Text excerpt —
*** Begin section ***

In an embodiment, a molar ratio of the first ligand to the second ligand may be in a range of about 0.3:1 to about 0.8:1. When the molar ratio of the first ligand to the second ligand is within this range, light resistance of the quantum dot complex may be improved.
In an embodiment, the quantum dot may have a core-shell structure that includes a core including a semiconductor compound and a shell including a semiconductor compound.
In an embodiment, the quantum dot may include: a Group II-VI semiconductor compound; a Group III-V semiconductor compound; a Group III-VI semiconductor compound; a Group I-III-VI semiconductor compound; a Group IV-VI semiconductor compound; a Group IV element or compound; or a combination thereof.
Examples of a Group II-VI semiconductor compound may include: a binary compound, such as CdS, CdSe, CdTe, ZnS, ZnSe, ZnTe, ZnO, HgS, HgSe, HgTe, MgSe, or MgS; a ternary compound, such as CdSeS, CdSeTe, CdSTe, ZnSeS, ZnSeTe, ZnSTe, HgSeS, HgSeTe, HgSTe, CdZnS, CdZnSe, CdZnTe, CdHgS, CdHgSe, CdHgTe, HgZnS, HgZnSe, HgZnTe, MgZnSe, or MgZnS; a quaternary compound, such as CdZnSeS, CdZnSeTe, CdZnSTe, CdHgSeS, CdHgSeTe, CdHgSTe, HgZnSeS, HgZnSeTe, or HgZnSTe; or a combination thereof.

*** End section ***

What needs to be done —
Reproduce the quantum dot passage, beginning at the words "In an embodiment, the quantum dot may have" and stopping after the words "compound; or a combination thereof.".

Material provided —
*** Begin section ***

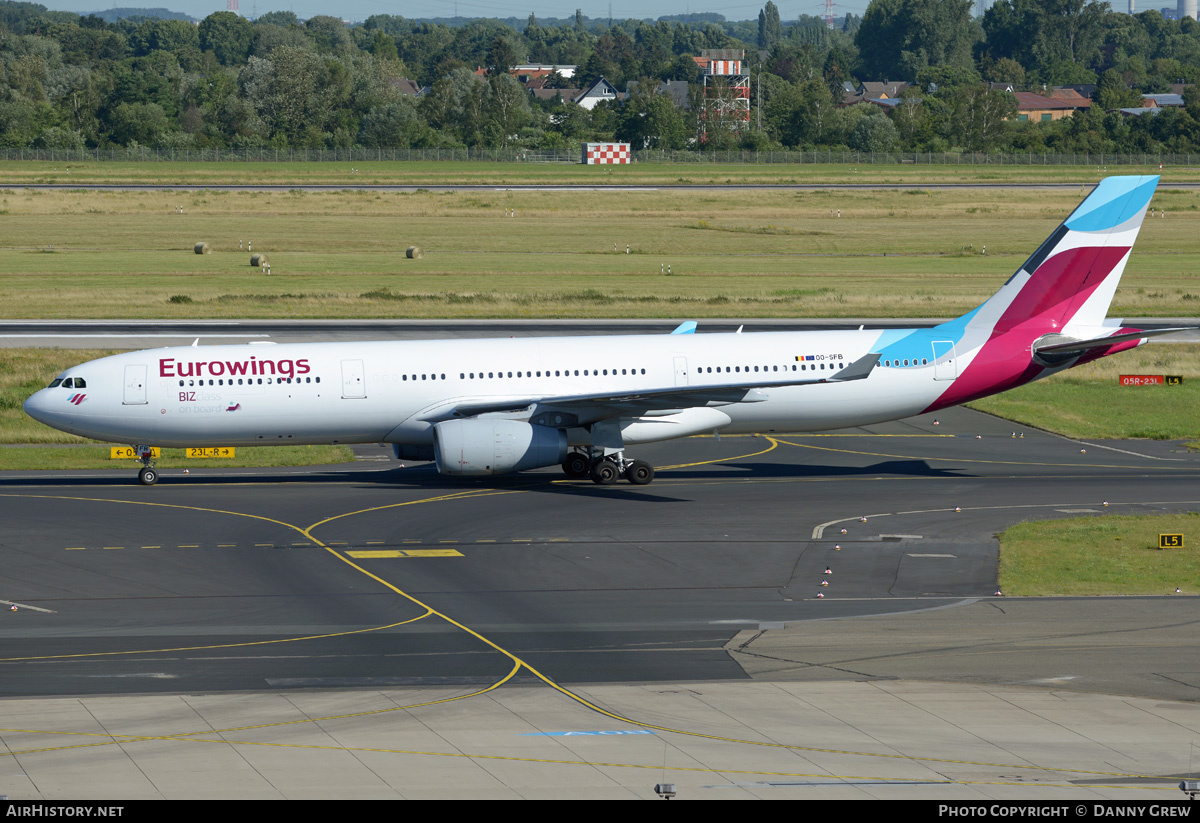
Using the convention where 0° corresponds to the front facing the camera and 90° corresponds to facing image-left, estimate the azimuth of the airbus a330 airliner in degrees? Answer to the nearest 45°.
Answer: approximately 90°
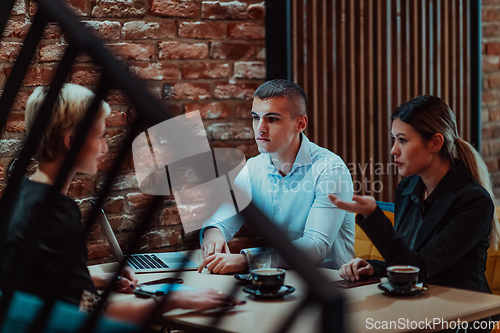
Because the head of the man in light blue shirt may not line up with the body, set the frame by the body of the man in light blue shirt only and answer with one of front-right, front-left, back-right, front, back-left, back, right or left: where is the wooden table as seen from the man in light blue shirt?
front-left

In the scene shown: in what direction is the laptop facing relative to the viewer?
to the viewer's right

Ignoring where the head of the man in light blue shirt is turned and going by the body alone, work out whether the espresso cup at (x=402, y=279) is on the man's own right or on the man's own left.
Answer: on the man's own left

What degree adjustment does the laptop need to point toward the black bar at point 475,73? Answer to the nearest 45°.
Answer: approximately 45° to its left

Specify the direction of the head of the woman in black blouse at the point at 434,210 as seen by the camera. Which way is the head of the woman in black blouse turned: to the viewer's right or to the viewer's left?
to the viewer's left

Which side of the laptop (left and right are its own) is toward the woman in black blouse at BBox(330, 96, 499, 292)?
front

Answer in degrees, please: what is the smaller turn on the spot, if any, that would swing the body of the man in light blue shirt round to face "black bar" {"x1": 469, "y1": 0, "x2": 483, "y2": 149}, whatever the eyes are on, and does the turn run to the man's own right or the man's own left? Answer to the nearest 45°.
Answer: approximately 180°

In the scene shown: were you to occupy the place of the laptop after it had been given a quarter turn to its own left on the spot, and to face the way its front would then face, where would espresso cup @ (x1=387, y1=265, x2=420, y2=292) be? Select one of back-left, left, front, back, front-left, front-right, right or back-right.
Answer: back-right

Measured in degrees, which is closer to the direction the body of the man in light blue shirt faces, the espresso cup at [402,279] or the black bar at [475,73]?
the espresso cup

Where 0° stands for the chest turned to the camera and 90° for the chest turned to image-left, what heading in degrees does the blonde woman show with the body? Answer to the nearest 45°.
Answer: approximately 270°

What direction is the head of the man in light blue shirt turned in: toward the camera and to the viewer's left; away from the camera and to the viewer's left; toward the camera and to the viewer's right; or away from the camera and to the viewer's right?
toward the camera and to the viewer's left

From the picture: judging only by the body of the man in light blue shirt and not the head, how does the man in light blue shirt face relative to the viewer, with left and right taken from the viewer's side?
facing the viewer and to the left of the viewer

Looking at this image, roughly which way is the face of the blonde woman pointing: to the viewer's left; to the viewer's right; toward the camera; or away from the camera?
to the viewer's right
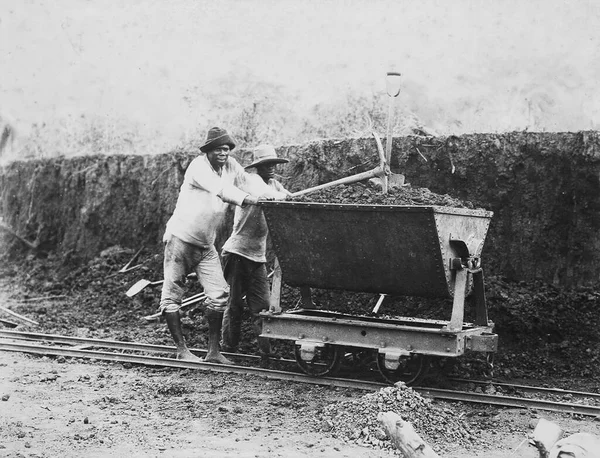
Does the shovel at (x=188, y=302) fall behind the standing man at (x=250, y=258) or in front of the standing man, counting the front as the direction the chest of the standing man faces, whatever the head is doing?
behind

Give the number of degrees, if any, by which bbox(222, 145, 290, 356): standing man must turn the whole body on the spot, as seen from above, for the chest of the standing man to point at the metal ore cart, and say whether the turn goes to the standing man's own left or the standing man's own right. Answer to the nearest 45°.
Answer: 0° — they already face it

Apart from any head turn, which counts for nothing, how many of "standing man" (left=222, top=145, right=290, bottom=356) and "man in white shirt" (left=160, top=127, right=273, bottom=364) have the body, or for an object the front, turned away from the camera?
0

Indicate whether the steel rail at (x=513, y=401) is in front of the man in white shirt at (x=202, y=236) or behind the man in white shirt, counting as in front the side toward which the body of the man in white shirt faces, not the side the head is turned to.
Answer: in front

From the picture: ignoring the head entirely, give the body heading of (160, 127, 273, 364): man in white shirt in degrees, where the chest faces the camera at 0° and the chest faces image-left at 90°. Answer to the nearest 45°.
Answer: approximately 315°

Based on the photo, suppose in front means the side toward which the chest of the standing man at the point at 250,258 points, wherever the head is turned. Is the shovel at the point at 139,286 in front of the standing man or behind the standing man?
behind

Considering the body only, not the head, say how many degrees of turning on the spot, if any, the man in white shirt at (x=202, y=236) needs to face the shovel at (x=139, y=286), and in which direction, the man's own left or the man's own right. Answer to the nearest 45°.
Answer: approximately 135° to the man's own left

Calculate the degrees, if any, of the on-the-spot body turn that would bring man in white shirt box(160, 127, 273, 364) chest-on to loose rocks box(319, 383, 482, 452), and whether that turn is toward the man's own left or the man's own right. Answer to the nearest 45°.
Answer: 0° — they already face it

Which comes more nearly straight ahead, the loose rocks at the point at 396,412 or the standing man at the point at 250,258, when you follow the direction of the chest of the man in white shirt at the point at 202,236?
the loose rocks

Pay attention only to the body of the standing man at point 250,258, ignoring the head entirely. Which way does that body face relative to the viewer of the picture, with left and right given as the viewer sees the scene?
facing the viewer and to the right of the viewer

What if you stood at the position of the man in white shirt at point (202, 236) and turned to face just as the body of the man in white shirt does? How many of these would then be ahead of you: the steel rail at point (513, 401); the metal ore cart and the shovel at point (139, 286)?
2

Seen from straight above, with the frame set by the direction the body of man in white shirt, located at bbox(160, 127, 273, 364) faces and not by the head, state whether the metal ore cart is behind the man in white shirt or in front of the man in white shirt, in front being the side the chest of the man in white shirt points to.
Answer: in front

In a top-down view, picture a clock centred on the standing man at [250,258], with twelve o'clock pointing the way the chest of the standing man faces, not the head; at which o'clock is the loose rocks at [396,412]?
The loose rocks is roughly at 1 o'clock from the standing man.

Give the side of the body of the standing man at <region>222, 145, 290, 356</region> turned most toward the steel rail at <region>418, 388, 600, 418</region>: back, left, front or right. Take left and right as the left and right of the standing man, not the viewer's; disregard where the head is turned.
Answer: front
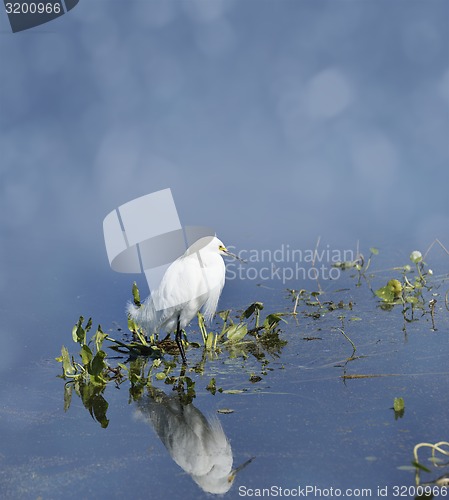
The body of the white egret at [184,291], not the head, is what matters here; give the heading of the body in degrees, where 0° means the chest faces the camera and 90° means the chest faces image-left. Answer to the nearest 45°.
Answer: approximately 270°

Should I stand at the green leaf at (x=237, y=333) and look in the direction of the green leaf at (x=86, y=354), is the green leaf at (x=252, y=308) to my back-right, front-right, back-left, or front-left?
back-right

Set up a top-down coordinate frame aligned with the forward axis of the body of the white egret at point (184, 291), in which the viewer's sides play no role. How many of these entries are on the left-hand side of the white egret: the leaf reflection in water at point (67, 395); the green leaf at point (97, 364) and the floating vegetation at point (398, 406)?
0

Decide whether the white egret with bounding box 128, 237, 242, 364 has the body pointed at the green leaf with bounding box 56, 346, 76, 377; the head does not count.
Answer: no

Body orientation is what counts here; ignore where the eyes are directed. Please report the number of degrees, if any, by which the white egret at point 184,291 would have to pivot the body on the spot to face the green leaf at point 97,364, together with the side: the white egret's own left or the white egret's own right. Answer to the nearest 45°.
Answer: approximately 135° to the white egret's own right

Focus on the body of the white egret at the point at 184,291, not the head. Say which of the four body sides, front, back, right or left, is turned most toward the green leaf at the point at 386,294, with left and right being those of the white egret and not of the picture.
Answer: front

*** End section ***

Answer section —
In an embodiment, the quantum dot may have a core-shell structure that includes a core including a semiconductor compound and a shell including a semiconductor compound.
In an embodiment, the quantum dot may include: a Group II-VI semiconductor compound; a Group III-V semiconductor compound; a Group III-VI semiconductor compound; a Group I-III-VI semiconductor compound; a Group IV-VI semiconductor compound; a Group IV element or compound; or a combination thereof.